Compasión misericordiosa

Autor: Padre Juan Manuel del Río C.Ss.R. 

Correo: delriolerga@yahoo.es  

 

 

Cristo no fue un místico.  

Cualquier persona que se acerque a Cristo, sea creyente o no, pero más si es creyente y conoce un poco el evangelio, enseguida se da cuenta de que Cristo tenía de todo menos de místico.  

Cristo no era un místico, en el sentido de andarse por las ramas, sino un hombre metido de lleno en la realidad de las personas. Él vino al mundo para salvarnos. No vino a salvar “almas”, sino personas concretas.  

Si hay algo que resalte con más fuerza el evangelio es precisamente la misericordia del Señor para con todos. Buenos y malos. Pero su misericordia se acentúa más cuando se trata de personas necesitadas, al nivel que sea.  

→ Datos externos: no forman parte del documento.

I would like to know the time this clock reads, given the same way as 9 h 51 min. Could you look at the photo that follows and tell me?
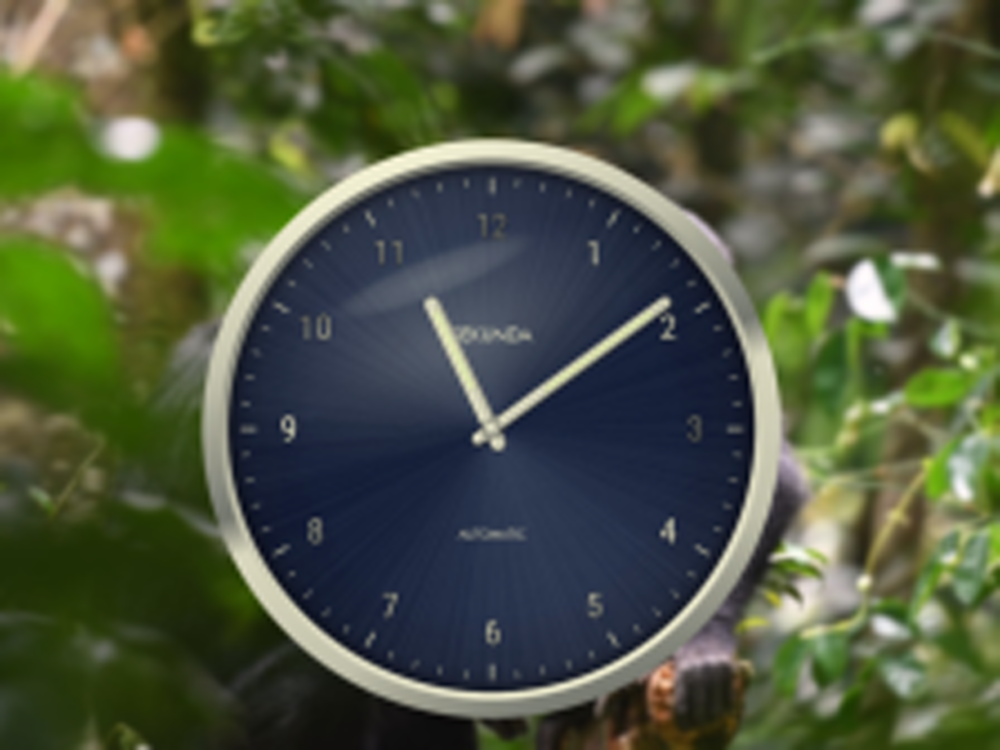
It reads 11 h 09 min
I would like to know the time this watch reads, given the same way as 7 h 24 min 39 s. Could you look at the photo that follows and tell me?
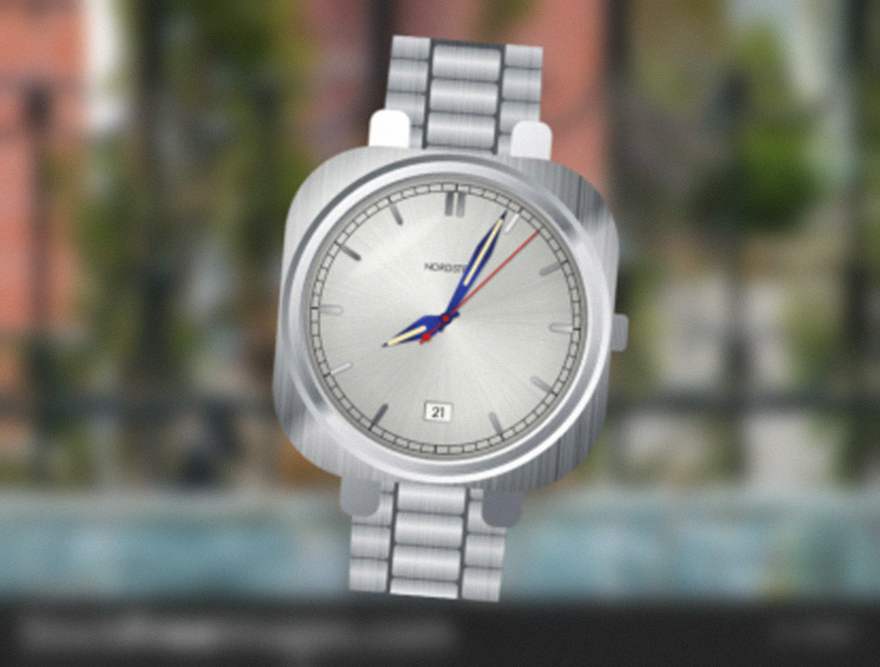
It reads 8 h 04 min 07 s
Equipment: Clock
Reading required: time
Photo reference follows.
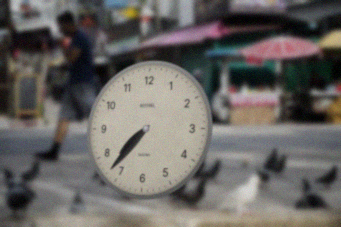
7:37
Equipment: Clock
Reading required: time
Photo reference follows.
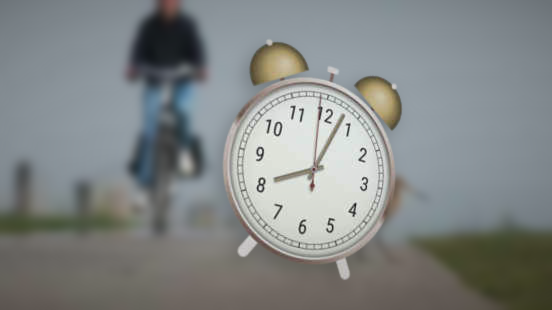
8:02:59
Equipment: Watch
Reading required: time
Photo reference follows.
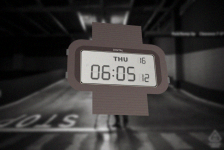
6:05:12
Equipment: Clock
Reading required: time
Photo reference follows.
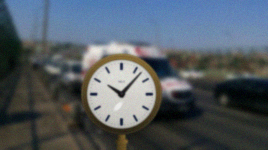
10:07
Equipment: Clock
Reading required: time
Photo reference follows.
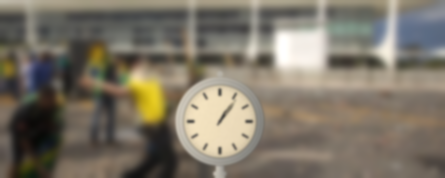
1:06
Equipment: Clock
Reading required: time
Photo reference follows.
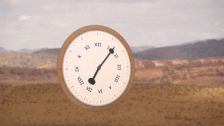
7:07
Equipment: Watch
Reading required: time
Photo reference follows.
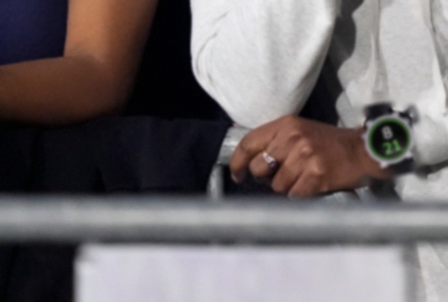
8:21
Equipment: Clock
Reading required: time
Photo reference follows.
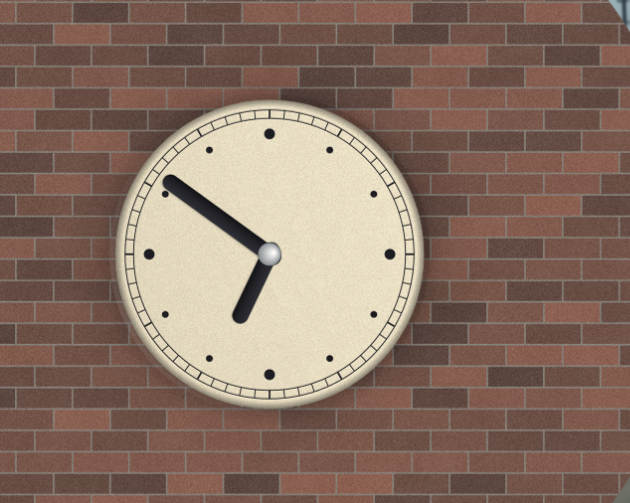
6:51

Sin duda, a Dios le duele el dolor y el sufrimiento de la gente. Y Cristo, que es Dios y Hombre verdadero, afirma: “No tienen necesidad de médico los sanos, sino los enfermos”.

 

Cristo fue compasivo y misericordioso.  

Los sentimientos de Cristo para con las personas, sobre todo las más necesitadas, es de compasión. No quiere que nadie sufra. Por eso trata de suprimir, o al menos, aliviar el sufrimiento, y el dolor.  

San Pablo dirá que el dolor entró en el mundo por el pecado. Desde el enfoque y contexto que el apóstol le da, sin duda. Teológicamente el dolor entra en el mundo por el pecado. Se trata, por lo demás, del dolor moral.  

A nivel humano, físico, por el contrario, y sin contradecir para nada la teología, sin duda que el dolor es anterior al pecado. El dolor es constitutivo de la naturaleza.  

Si tomamos prestada la metáfora bíblica, catequética, de Adán y Eva, en el caso hipotético que un día estuvieran jugando los dos a columpiarse en las ramas de algún árbol del paraíso, y en un descuido llegaran a caerse, sin duda que en el golpetazo “verían las estrellas”, como suele decirse.

 

Dolor moral y dolor físico.  

Una cosa es el dolor moral (teológico) y otra, el físico (naturaleza).  

Pero es más, Cristo trata de aliviar tanto uno como otro. Por eso perdona a los pecados (dolor moral), pero también cura a los leprosos, paralíticos, etc., (dolor físico).  

De ahí que la compasión no es una virtud más en nuestra vida, sino una manera de parecernos a Dios. Cristo dice: “Sed compasivos como vuestro Padre Dios es compasivo”.  

La compasión es una actitud que ha de configurar tanto al creyente, en lo individual, como a la Iglesia en su globalidad.  

Cualquier obra hecha sin el aval de la misericordia, de poco o nada sirve. Terminarán siendo obras buenas, altruistas, propias de una ONG, pero no de una Iglesia que, para serlo, necesita ser una prolongación de Cristo en el mundo.

 

Hora de hacer una revisión.  

También la Iglesia necesita hacer una “revisión de vida” y preguntarse si muchas de sus obras llegan a alcanzar la línea de flotación de la compasión, en el sentido del evangelio.  

Las obras buenas, por ejemplo una limosna, que cualquiera podemos realizar, son a veces, más la forma de aquietar la conciencia, que una obra de “compasión evangélica”.  

Lo dicho, Cristo no era un místico para andarse por las ramas, sino el Dios encarnado que sabe que la sociedad en general, y las personas en particular, necesitan orientación moral; pero también atención concreta, personalizada. Porque las personas no son entes de razón, sino gente concreta con sus gozos y alegrías, con sus sufrimientos, soledad, marginación, incomprensión, dolor, etc.  

Tanto la Iglesia, como los cristianos, estamos urgidos de ser signos de la misericordia de Dios.  

El Evangelio se mueve siempre no en lo espectacular, sino en la línea de la cercanía.  

Eso fue lo que predicó Cristo. Eso fue lo que hizo. De ahí su sentencia: “No tienen necesidad de médico los sanos, sino los enfermos” (Mt 9, 12).